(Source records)
# # # #
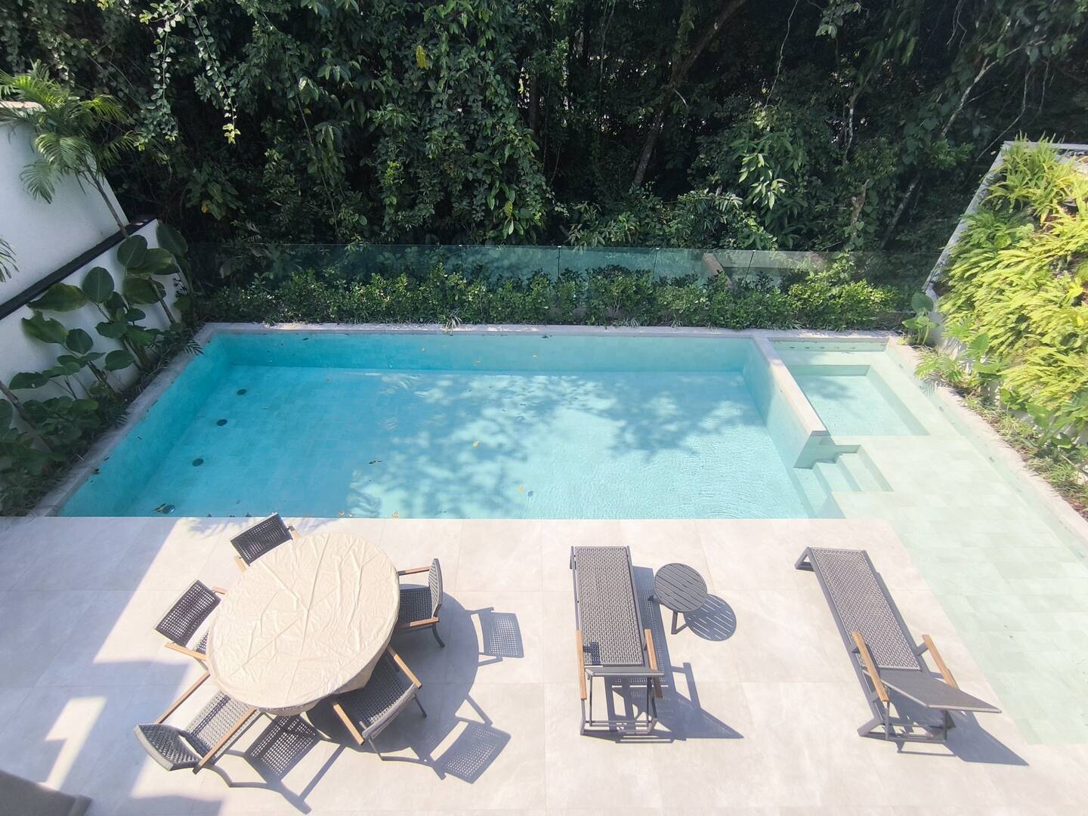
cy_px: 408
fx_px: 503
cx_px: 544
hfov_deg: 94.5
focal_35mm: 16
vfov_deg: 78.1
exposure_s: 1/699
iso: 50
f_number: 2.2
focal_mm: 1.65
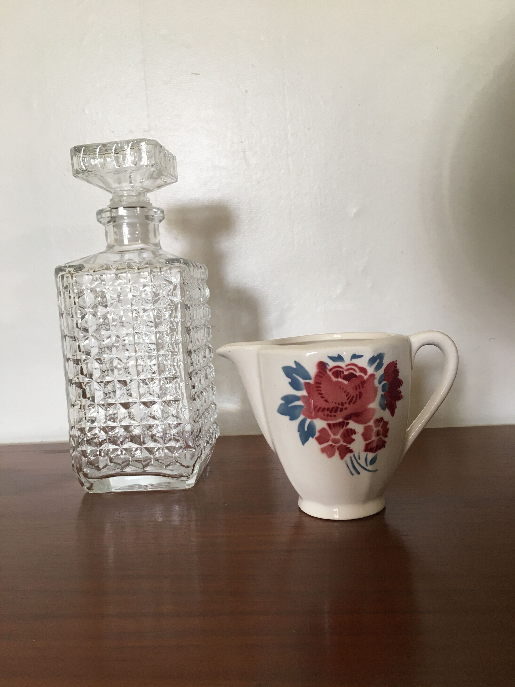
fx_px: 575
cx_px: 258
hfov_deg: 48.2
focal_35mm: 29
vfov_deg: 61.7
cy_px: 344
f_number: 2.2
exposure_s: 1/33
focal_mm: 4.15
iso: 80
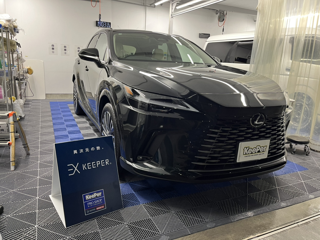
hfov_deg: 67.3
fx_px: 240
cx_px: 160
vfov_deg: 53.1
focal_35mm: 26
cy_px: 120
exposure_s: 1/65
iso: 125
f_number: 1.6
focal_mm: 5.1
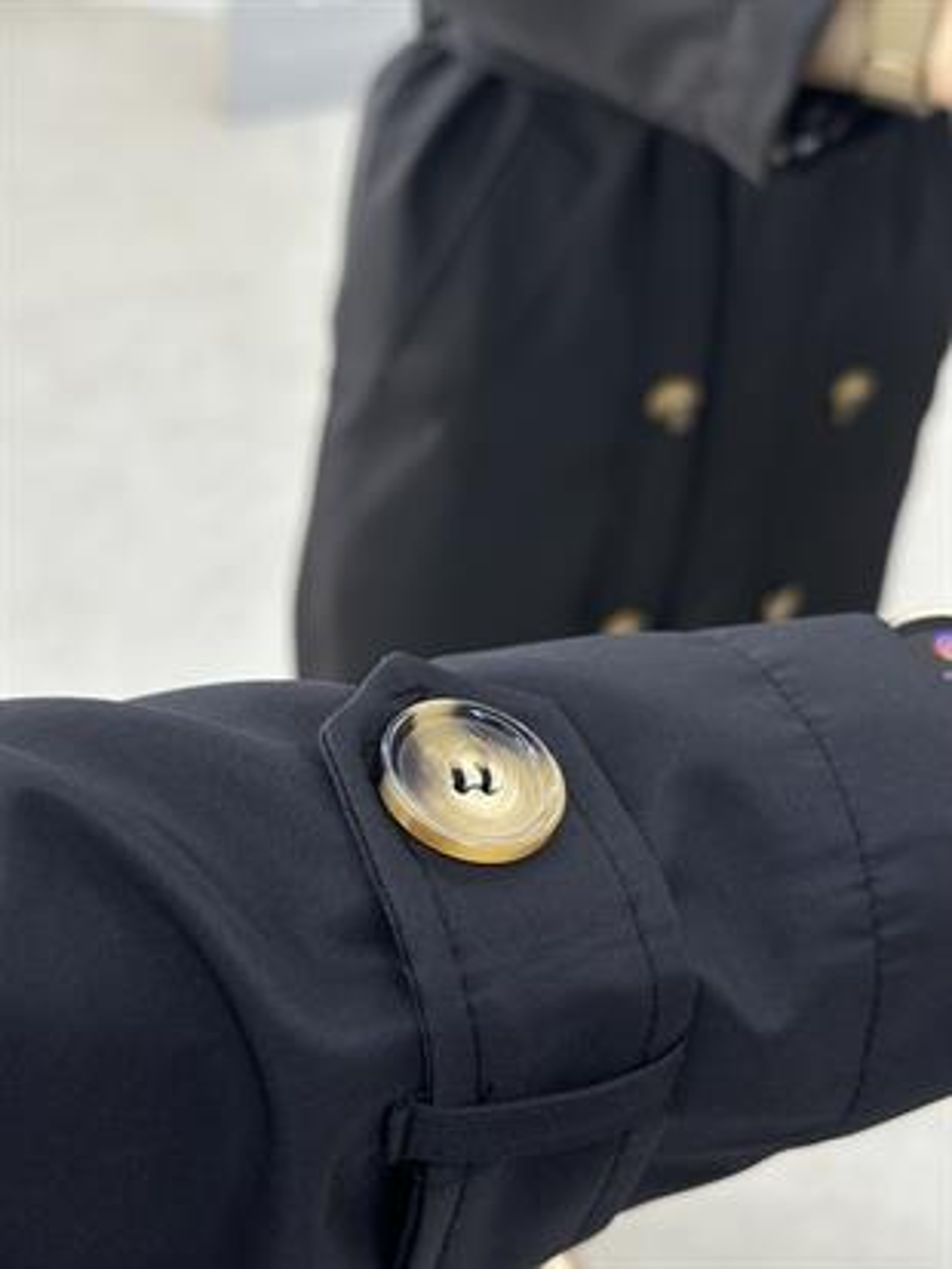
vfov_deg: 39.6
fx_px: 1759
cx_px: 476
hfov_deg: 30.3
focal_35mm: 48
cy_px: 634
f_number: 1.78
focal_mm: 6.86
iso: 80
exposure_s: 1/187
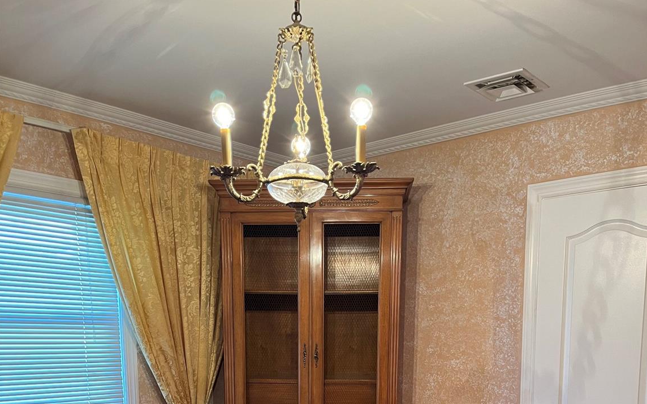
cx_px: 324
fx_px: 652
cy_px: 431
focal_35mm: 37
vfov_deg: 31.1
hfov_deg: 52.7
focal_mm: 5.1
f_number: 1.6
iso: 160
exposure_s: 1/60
# # # #
> [TASK ITEM] Print every record above exactly, but no pictures.

> [OUTPUT FOR THIS EXERCISE]
cy_px: 408
fx_px: 503
cx_px: 544
hfov_deg: 94.5
focal_35mm: 16
vfov_deg: 78.1
exposure_s: 1/699
iso: 50
f_number: 2.2
focal_mm: 1.65
fx_px: 575
cx_px: 258
hfov_deg: 48.2
focal_35mm: 29
vfov_deg: 61.7
cy_px: 344
f_number: 2.2
exposure_s: 1/33
focal_mm: 4.15
iso: 80
hfov_deg: 67.3
fx_px: 240
cx_px: 160
vfov_deg: 53.1
focal_35mm: 26
cy_px: 120
exposure_s: 1/65
iso: 125
f_number: 1.6
focal_mm: 5.1
vfov_deg: 39.6
fx_px: 1759
cx_px: 476
hfov_deg: 30.3
focal_35mm: 48
cy_px: 634
f_number: 1.78
focal_mm: 6.86
iso: 80
exposure_s: 1/187
cx_px: 324
fx_px: 652
cy_px: 431
focal_35mm: 37
vfov_deg: 31.1
hfov_deg: 52.7
focal_mm: 5.1
f_number: 1.6
iso: 160
exposure_s: 1/60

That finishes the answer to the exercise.